#### [DOCUMENT EXTRACT]
In this role, the candidate will be required to understand Deep learning workload characteristics and have the hands-on ability to measure, analyze and use the data to project and estimate the power and performance of the latest DL workloads.
Responsibilities
The ideal candidate will have both software and hardware background to do sensitivity analysis for both hardware knobs and understand how to measure and improve the performance of DL workloads.
The candidate should have worked on simulators and have experience with benchmarking DL models.
The ideal candidate should have at least 5+ years of experience working on performance analysis of DL workloads running workloads on accelerators and improving them.
Programming and debugging code written in python/C++/CUDA/HIP/OpenCL will be required as well as ability to model and work with the hardware teams to measure power and performance of key kernels running on RTL and performance simulators
Knowledge of performance and power modeling is a plus.

#### [DATASET RECORDS]
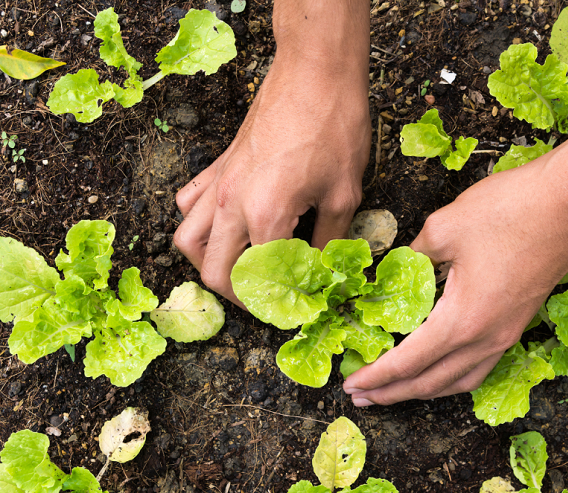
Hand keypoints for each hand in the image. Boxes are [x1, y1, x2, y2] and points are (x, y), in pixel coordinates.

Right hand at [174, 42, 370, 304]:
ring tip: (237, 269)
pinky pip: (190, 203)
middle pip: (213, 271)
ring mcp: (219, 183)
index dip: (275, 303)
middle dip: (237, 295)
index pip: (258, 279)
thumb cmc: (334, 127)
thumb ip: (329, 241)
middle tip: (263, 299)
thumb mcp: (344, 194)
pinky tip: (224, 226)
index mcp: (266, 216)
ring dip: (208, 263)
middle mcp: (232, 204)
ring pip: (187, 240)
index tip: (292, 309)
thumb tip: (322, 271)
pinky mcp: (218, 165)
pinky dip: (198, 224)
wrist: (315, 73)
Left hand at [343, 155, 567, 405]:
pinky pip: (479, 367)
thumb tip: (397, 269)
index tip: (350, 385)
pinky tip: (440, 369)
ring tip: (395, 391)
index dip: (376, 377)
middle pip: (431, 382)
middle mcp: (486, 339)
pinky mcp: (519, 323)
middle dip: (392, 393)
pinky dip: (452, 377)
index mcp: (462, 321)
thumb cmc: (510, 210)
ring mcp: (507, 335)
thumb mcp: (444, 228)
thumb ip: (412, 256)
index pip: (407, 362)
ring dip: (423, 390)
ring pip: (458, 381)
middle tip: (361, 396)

* * *

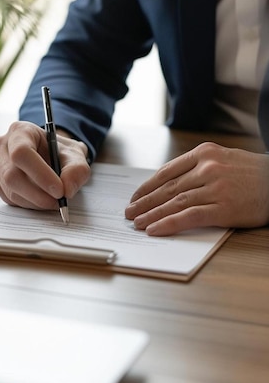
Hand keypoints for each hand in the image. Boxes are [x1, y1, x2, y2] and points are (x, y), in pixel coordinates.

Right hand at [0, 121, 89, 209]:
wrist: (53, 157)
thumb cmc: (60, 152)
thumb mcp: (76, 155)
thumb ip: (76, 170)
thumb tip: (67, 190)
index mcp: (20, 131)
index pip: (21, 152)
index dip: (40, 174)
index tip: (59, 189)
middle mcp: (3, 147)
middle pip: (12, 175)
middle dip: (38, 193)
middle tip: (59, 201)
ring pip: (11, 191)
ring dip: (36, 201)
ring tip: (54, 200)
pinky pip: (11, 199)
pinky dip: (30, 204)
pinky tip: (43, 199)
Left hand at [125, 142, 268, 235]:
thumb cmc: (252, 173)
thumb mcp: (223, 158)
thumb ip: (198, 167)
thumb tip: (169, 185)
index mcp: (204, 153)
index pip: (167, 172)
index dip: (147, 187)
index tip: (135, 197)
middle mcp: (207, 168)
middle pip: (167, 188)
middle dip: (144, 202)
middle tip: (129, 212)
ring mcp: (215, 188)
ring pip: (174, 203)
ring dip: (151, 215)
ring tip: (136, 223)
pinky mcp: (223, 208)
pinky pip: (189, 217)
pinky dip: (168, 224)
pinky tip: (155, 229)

--

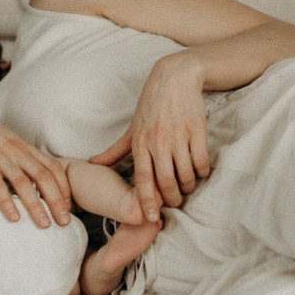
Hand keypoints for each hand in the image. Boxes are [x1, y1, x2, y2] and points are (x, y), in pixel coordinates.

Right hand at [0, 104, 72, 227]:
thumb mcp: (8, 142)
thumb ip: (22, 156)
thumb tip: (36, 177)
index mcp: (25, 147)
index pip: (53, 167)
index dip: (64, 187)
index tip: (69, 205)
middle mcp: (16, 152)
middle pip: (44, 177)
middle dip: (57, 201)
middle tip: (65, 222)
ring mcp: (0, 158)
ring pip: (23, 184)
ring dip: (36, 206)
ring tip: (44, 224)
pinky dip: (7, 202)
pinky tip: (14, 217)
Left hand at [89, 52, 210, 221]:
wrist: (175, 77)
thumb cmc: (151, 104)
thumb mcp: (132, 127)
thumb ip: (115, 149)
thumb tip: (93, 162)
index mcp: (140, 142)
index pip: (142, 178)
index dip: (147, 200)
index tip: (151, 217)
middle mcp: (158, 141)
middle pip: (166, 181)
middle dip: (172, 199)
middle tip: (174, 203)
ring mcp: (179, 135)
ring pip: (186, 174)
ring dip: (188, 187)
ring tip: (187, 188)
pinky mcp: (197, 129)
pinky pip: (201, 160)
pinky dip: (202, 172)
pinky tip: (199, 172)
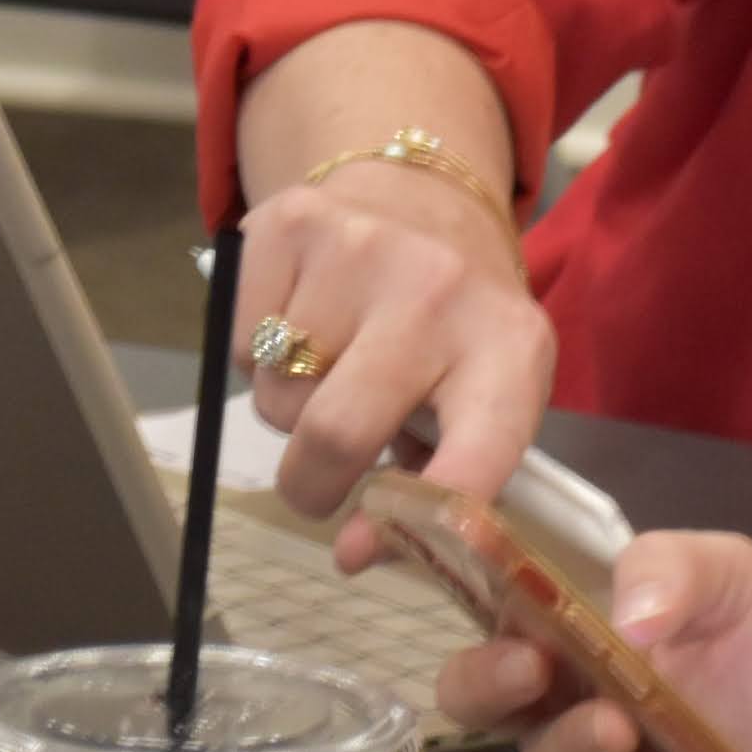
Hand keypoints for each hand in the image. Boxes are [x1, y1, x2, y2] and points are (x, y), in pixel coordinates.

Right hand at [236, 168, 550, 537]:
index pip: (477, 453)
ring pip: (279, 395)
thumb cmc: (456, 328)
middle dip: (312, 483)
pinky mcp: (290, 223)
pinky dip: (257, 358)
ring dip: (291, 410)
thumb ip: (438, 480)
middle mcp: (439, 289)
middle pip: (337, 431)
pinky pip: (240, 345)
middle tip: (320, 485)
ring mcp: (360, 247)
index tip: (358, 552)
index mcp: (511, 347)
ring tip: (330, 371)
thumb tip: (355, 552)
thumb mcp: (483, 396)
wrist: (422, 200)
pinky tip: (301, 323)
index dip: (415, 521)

#### [ABOUT THIS EXERCISE]
Can you resume the job posting for the deep learning performance role, carrying on after its final sentence?

#### [ANSWER TO THIS PROBLEM]
Solid understanding of the fundamentals of computer architecture, memory hierarchy, caches and fabrics is a prerequisite for the role.
Requirements
Excellent skills in problem solving, written and verbal communication, excellent organization skills, and highly self-motivated.
Ability to work well in a team and be productive under aggressive schedules
Education and Experience
PhD, Master’s Degree in Computer Engineering / Computer science with 5+ years of experience working on DL models.
Coursework on computer architecture, parallel computing , compilers and digital design is required.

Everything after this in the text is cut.